INSTRUÇÃO DA TAREFA 1: Transcreva literalmente, das linhas de dados, o trecho que vai da linha que contém "- **DevOps**: Manage" até à linha que contém "Provides controls for", incluindo ambas. Deixe as imagens fora da resposta.

TEXTO APRESENTADO:

-------

Por outro lado, as medidas de desigualdade, como o coeficiente de gini, os rácios que comparam os 10% da população com mais e menos rendimento, ou os 20% mais ricos e mais pobres, todas apontam para um aumento da desigualdade monetária em 2013 levando-a para valores recorde ou muito próximo disso.
Contudo, não é só a nível monetário que se revela o cenário negro do ano de 2013, também em indicadores mais relacionados com as condições de vida, com o acesso a valências mínimas de habitabilidade no lar ou a condições de riqueza acumulada para suprir necessidades, portanto, também ao nível dos indicadores de privação material, o ano de 2013 revelou um agravamento ou manutenção dos indicadores habitualmente recolhidos em níveis historicamente elevados.
O INE revela muitos outros indicadores provenientes do Inquérito às Condições de Vida e Rendimento além deste indicador central que é manifestamente incapaz de nos informar de forma completa. Nesta edição merece particular destaque a beaeria de dados sobre saúde que são pela primeira vez divulgados e, em especial, os dados sobre limitações no desempenho das atividades habituais devido a problemas de saúde e sobre dificuldades de acesso a cuidados de saúde devido a dificuldades económicas.
Segundo o INE, o risco de pobreza em 2013 para as pessoas que referiram algum tipo de limitação foi de 21,5%, consequentemente superior ao da população em geral. Adicionalmente, as dificuldades financeiras revelaram-se a principal razão para a não satisfação dos cuidados de saúde.

-------

INSTRUÇÃO DA TAREFA 2: De acordo com o texto sobre a pobreza, qual foi a principal razão para a não satisfação dos cuidados de saúde?

LINHAS DE DADOS:
-------

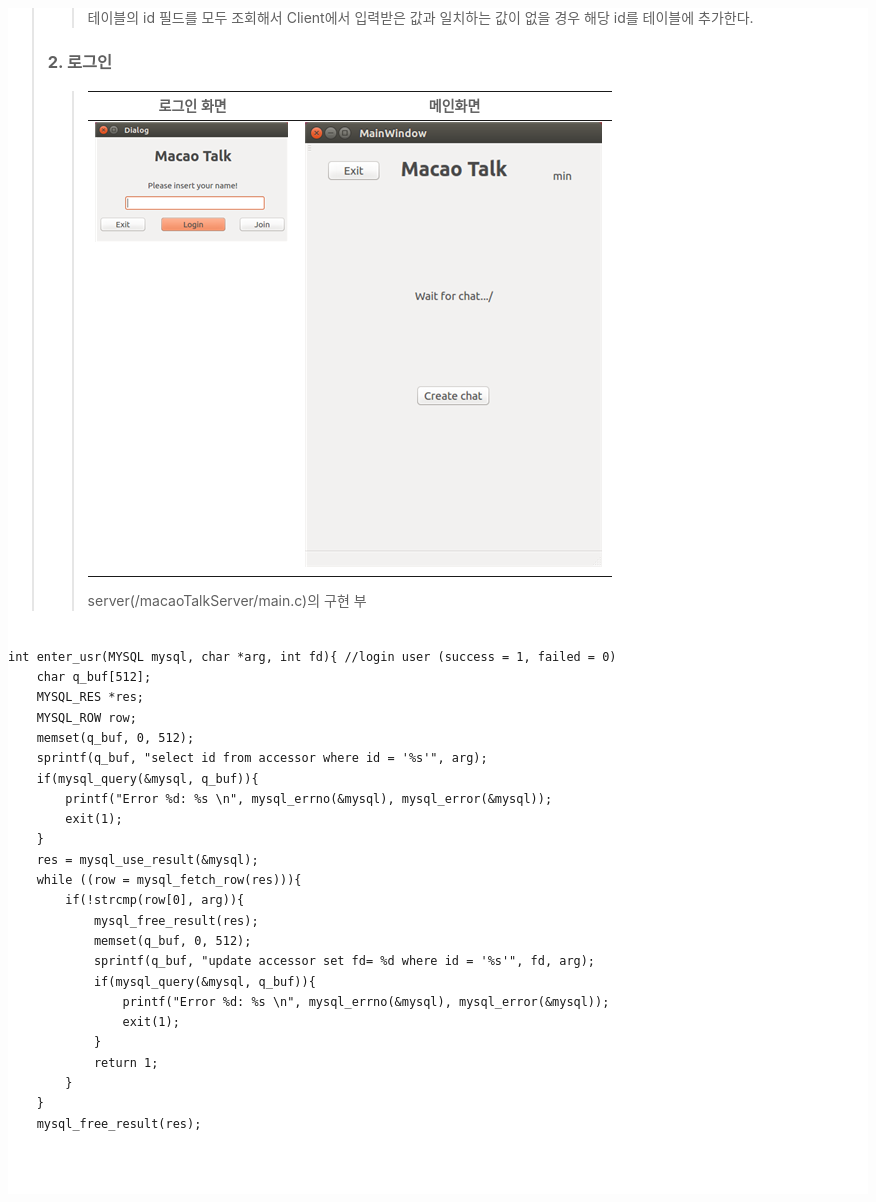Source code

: </code></pre>
>> 테이블의 id 필드를 모두 조회해서 Client에서 입력받은 값과 일치하는 값이 없을 경우 해당 id를 테이블에 추가한다.
>### 2. 로그인
>>|로그인 화면|메인화면|
>>|:---:|:---:|
>>|<img src="https://github.com/alsrhkd77/macao_talk/blob/master/screenshot/login.png?raw=true" title="로그인"></img>|<img src="https://github.com/alsrhkd77/macao_talk/blob/master/screenshot/main.png?raw=true" title="메인 화면"></img>|
>>
>> server(/macaoTalkServer/main.c)의 구현 부
>>
<pre><code>
int enter_usr(MYSQL mysql, char *arg, int fd){ //login user (success = 1, failed = 0)
    char q_buf[512];
    MYSQL_RES *res;
    MYSQL_ROW row;
    memset(q_buf, 0, 512);
    sprintf(q_buf, "select id from accessor where id = '%s'", arg);
    if(mysql_query(&mysql, q_buf)){
        printf("Error %d: %s \n", mysql_errno(&mysql), mysql_error(&mysql));
        exit(1);
    }
    res = mysql_use_result(&mysql);
    while ((row = mysql_fetch_row(res))){
        if(!strcmp(row[0], arg)){
            mysql_free_result(res);
            memset(q_buf, 0, 512);
            sprintf(q_buf, "update accessor set fd= %d where id = '%s'", fd, arg);
            if(mysql_query(&mysql, q_buf)){
                printf("Error %d: %s \n", mysql_errno(&mysql), mysql_error(&mysql));
                exit(1);
            }
            return 1;
        }
    }
    mysql_free_result(res);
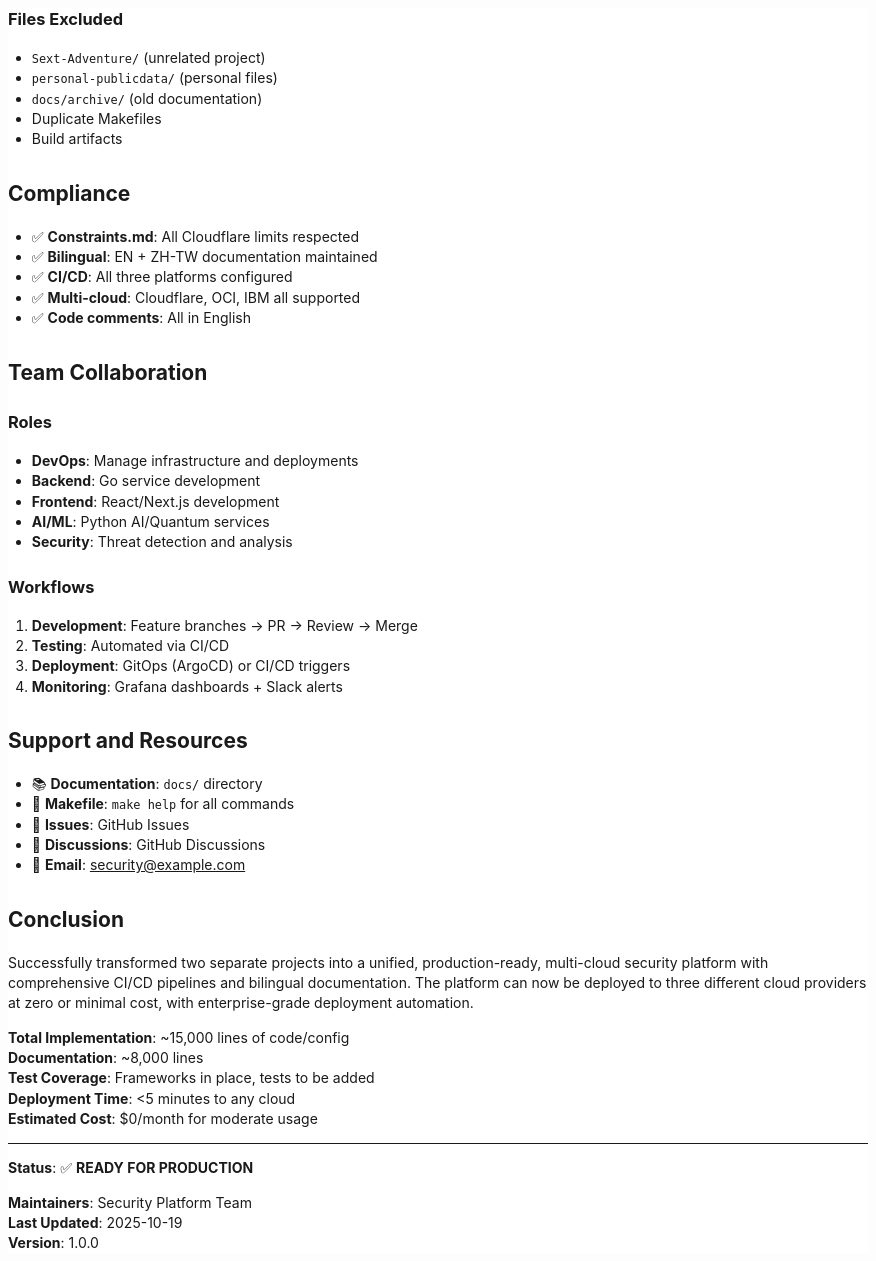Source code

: ### Files Excluded

- `Sext-Adventure/` (unrelated project)
- `personal-publicdata/` (personal files)
- `docs/archive/` (old documentation)
- Duplicate Makefiles
- Build artifacts

## Compliance

- ✅ **Constraints.md**: All Cloudflare limits respected
- ✅ **Bilingual**: EN + ZH-TW documentation maintained
- ✅ **CI/CD**: All three platforms configured
- ✅ **Multi-cloud**: Cloudflare, OCI, IBM all supported
- ✅ **Code comments**: All in English

## Team Collaboration

### Roles

- **DevOps**: Manage infrastructure and deployments
- **Backend**: Go service development
- **Frontend**: React/Next.js development
- **AI/ML**: Python AI/Quantum services
- **Security**: Threat detection and analysis

### Workflows

1. **Development**: Feature branches → PR → Review → Merge
2. **Testing**: Automated via CI/CD
3. **Deployment**: GitOps (ArgoCD) or CI/CD triggers
4. **Monitoring**: Grafana dashboards + Slack alerts

## Support and Resources

- 📚 **Documentation**: `docs/` directory
- 🔧 **Makefile**: `make help` for all commands
- 🐛 **Issues**: GitHub Issues
- 💬 **Discussions**: GitHub Discussions
- 📧 **Email**: security@example.com

## Conclusion

Successfully transformed two separate projects into a unified, production-ready, multi-cloud security platform with comprehensive CI/CD pipelines and bilingual documentation. The platform can now be deployed to three different cloud providers at zero or minimal cost, with enterprise-grade deployment automation.

**Total Implementation**: ~15,000 lines of code/config  
**Documentation**: ~8,000 lines  
**Test Coverage**: Frameworks in place, tests to be added  
**Deployment Time**: <5 minutes to any cloud  
**Estimated Cost**: $0/month for moderate usage  

---

**Status**: ✅ **READY FOR PRODUCTION**

**Maintainers**: Security Platform Team  
**Last Updated**: 2025-10-19  
**Version**: 1.0.0

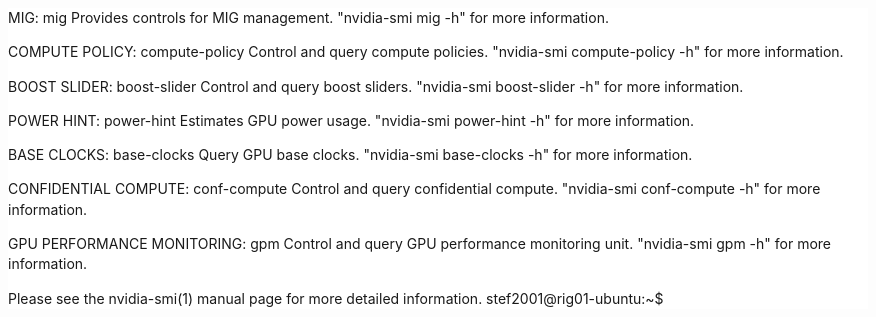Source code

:  MIG:
    mig                         Provides controls for MIG management. "nvidia-smi mig -h" for more information.

 COMPUTE POLICY:
    compute-policy              Control and query compute policies. "nvidia-smi compute-policy -h" for more information. 

 BOOST SLIDER:
    boost-slider                Control and query boost sliders. "nvidia-smi boost-slider -h" for more information. 

 POWER HINT:    power-hint                  Estimates GPU power usage. "nvidia-smi power-hint -h" for more information. 

 BASE CLOCKS:    base-clocks                 Query GPU base clocks. "nvidia-smi base-clocks -h" for more information. 

 CONFIDENTIAL COMPUTE:
    conf-compute                Control and query confidential compute. "nvidia-smi conf-compute -h" for more information. 

 GPU PERFORMANCE MONITORING: 
    gpm                         Control and query GPU performance monitoring unit. "nvidia-smi gpm -h" for more information. 

Please see the nvidia-smi(1) manual page for more detailed information.
stef2001@rig01-ubuntu:~$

-------

ESPAÇO DE RESPOSTA 1:
- **DevOps**: Manage infrastructure and deployments
- **Backend**: Go service development
- **Frontend**: React/Next.js development
- **AI/ML**: Python AI/Quantum services
- **Security**: Threat detection and analysis

### Workflows

1. **Development**: Feature branches → PR → Review → Merge
2. **Testing**: Automated via CI/CD
3. **Deployment**: GitOps (ArgoCD) or CI/CD triggers
4. **Monitoring**: Grafana dashboards + Slack alerts

## Support and Resources

- 📚 **Documentation**: `docs/` directory
- 🔧 **Makefile**: `make help` for all commands
- 🐛 **Issues**: GitHub Issues
- 💬 **Discussions**: GitHub Discussions
- 📧 **Email**: security@example.com

## Conclusion

Successfully transformed two separate projects into a unified, production-ready, multi-cloud security platform with comprehensive CI/CD pipelines and bilingual documentation. The platform can now be deployed to three different cloud providers at zero or minimal cost, with enterprise-grade deployment automation.

**Total Implementation**: ~15,000 lines of code/config  
**Documentation**: ~8,000 lines  
**Test Coverage**: Frameworks in place, tests to be added  
**Deployment Time**: <5 minutes to any cloud  
**Estimated Cost**: $0/month for moderate usage  

---

**Status**: ✅ **READY FOR PRODUCTION**

**Maintainers**: Security Platform Team  
**Last Updated**: 2025-10-19  
**Version**: 1.0.0

Source code

:  MIG:
    mig                         Provides controls for MIG management. "nvidia-smi mig -h" for more information.

ESPAÇO DE RESPOSTA 2: As dificuldades financeiras.